We could not keep a P.A. system in this church, and we could not keep
silverware in the kitchen.” One day, two people had come asking him for
money for food, and he gave it to them. “After the second one left—my
office is all windows to the street—I see this skinny guy coming up, and
the first thing came in my head was, No, no. Not another one.” It was
Obama, with slightly worn shoes and rolled-up shirt sleeves, wanting to
introduce himself and talk about the community. This appealed to Love,
but he was less impressed by Obama’s “My mother’s from Kansas and my dad
is from Kenya” routine. “That shtick of his did not resonate with me at
all,” he recalls. “And I didn’t know at the time that that was his
shtick, until I heard it several times after that. As I look back on it,
I think he did it more for his own nerves than he did to disarm people.
He assumed that he was an outsider coming in.”

In Episode 1, we learn about how Obama, twenty-three, idealistic, and a
graduate of Columbia, drove to Chicago to take a job with the Developing
Communities Project, a church-focussed group on the South Side, whose
white leadership wanted to find a black organizer who could foster trust
among people in the neighborhood.
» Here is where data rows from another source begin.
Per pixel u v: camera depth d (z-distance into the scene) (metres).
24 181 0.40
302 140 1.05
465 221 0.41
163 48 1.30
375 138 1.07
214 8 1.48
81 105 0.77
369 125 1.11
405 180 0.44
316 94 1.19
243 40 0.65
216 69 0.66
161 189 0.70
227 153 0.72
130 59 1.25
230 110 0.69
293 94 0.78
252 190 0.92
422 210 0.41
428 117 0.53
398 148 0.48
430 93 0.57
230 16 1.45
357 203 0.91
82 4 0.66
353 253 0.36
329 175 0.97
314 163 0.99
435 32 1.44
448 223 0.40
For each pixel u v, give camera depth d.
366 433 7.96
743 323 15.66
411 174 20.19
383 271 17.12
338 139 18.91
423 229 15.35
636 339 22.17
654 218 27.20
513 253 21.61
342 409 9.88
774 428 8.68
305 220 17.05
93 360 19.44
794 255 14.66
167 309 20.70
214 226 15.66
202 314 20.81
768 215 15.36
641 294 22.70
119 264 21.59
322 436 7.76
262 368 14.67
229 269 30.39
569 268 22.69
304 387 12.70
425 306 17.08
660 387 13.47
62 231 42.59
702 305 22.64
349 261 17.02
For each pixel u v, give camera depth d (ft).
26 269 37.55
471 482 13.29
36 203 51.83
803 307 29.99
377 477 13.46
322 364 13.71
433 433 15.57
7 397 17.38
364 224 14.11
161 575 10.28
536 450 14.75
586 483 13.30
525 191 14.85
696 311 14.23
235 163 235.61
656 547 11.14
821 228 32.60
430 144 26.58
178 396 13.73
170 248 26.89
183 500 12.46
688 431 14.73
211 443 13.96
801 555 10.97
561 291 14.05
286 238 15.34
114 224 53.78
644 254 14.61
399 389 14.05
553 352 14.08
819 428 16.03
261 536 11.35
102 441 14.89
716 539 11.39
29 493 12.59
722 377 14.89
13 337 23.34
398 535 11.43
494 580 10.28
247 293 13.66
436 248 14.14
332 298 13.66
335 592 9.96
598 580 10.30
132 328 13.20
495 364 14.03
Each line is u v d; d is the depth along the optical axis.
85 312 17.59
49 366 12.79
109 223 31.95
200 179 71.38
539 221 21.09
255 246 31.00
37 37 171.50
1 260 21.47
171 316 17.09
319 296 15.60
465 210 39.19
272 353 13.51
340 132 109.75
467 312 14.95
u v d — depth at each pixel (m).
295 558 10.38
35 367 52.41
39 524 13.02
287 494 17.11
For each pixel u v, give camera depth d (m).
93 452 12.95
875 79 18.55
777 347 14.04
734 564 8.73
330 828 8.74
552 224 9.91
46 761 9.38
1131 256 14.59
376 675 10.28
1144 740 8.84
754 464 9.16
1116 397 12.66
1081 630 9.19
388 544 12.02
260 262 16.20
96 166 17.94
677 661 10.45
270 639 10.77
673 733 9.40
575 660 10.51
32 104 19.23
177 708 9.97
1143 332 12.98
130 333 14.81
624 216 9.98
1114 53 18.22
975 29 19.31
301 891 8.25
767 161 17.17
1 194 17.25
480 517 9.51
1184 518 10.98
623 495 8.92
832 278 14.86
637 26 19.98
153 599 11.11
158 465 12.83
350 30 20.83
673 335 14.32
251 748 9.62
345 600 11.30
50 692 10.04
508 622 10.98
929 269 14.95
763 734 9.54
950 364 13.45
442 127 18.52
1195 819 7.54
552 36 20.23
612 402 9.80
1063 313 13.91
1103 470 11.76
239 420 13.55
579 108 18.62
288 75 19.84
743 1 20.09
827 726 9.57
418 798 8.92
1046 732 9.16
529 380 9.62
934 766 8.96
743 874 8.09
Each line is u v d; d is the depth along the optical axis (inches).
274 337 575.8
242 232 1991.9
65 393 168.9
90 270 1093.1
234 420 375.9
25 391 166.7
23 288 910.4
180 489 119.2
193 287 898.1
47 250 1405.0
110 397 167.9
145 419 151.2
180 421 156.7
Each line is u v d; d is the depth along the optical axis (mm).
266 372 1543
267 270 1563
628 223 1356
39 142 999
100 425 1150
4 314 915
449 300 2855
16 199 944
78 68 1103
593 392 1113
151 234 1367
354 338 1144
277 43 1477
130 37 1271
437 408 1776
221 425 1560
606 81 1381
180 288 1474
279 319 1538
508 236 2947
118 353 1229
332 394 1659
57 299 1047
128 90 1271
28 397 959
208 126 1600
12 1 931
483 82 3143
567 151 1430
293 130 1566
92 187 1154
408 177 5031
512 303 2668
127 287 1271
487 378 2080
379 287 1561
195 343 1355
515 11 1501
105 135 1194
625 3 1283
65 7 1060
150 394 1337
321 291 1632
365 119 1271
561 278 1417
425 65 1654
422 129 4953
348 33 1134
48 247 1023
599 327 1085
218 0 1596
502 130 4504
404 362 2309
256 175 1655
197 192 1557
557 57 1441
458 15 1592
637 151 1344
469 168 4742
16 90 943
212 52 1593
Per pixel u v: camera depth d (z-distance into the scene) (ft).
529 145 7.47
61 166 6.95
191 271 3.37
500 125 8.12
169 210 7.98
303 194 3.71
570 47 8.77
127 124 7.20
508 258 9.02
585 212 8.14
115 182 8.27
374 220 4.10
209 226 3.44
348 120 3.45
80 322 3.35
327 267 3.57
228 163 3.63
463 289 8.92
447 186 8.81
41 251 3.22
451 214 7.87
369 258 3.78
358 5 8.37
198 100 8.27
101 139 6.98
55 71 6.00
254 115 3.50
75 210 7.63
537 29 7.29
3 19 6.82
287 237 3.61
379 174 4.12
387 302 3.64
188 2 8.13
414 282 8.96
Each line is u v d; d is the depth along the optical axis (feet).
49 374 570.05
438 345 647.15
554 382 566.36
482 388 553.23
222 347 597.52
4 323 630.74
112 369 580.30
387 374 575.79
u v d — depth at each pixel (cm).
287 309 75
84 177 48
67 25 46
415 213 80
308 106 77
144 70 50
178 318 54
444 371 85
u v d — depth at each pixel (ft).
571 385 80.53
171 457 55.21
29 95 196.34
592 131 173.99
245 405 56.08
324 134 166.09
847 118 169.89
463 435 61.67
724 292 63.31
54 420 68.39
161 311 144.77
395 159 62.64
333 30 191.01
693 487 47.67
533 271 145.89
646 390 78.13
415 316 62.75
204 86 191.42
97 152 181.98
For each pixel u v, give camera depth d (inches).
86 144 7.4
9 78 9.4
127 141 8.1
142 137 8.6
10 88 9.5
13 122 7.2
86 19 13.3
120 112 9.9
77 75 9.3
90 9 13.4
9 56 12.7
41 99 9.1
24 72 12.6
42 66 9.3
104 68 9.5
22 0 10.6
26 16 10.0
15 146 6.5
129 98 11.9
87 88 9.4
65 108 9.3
The area had been badly hit by the
collapse of the steel industry. A local parishioner recalls that, when
Obama was first introduced to her group, a peer leaned over to her and
said, “They will chew him up and spit him out.” Obama looked young,
naïve. “But he was straightforward,” she continues. “He answered our
questions honestly. Things that he didn’t know, he admitted he didn’t
know. As we talked with him, I think we all realized that this was
someone we could work with and that we could make progress with.”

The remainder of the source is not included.